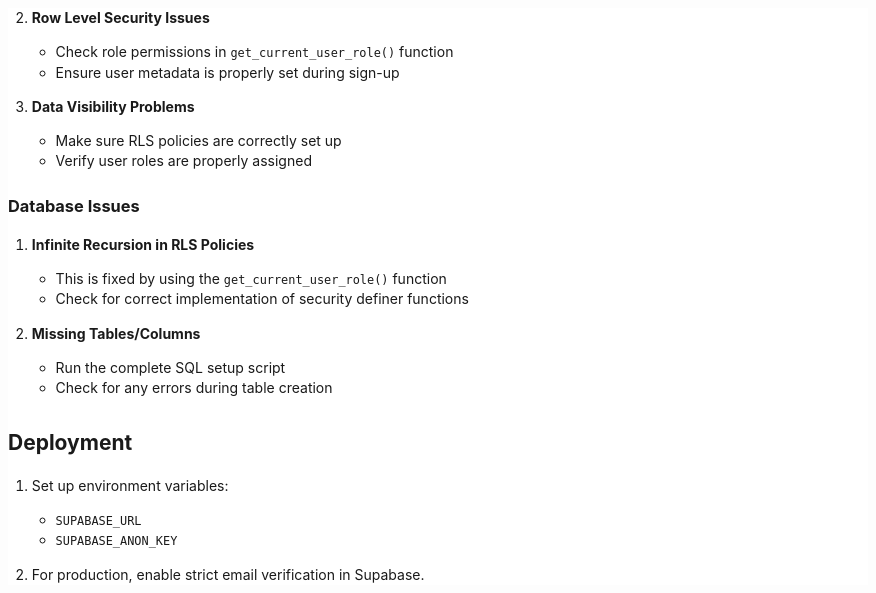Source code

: 2. **Row Level Security Issues**
   - Check role permissions in `get_current_user_role()` function
   - Ensure user metadata is properly set during sign-up

3. **Data Visibility Problems**
   - Make sure RLS policies are correctly set up
   - Verify user roles are properly assigned

### Database Issues

1. **Infinite Recursion in RLS Policies**
   - This is fixed by using the `get_current_user_role()` function
   - Check for correct implementation of security definer functions

2. **Missing Tables/Columns**
   - Run the complete SQL setup script
   - Check for any errors during table creation

## Deployment

1. Set up environment variables:
   - `SUPABASE_URL`
   - `SUPABASE_ANON_KEY`

2. For production, enable strict email verification in Supabase.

# WHAT THE TASK REQUIRES:
Reproduce each entry exactly as given; no pictures, please.

# RESPONSE:
Source code

: 2. **Row Level Security Issues**
   - Check role permissions in `get_current_user_role()` function
   - Ensure user metadata is properly set during sign-up

3. **Data Visibility Problems**
   - Make sure RLS policies are correctly set up
   - Verify user roles are properly assigned

### Database Issues

1. **Infinite Recursion in RLS Policies**
   - This is fixed by using the `get_current_user_role()` function
   - Check for correct implementation of security definer functions

2. **Missing Tables/Columns**
   - Run the complete SQL setup script
   - Check for any errors during table creation

## Deployment

1. Set up environment variables:
   - `SUPABASE_URL`
   - `SUPABASE_ANON_KEY`

2. For production, enable strict email verification in Supabase.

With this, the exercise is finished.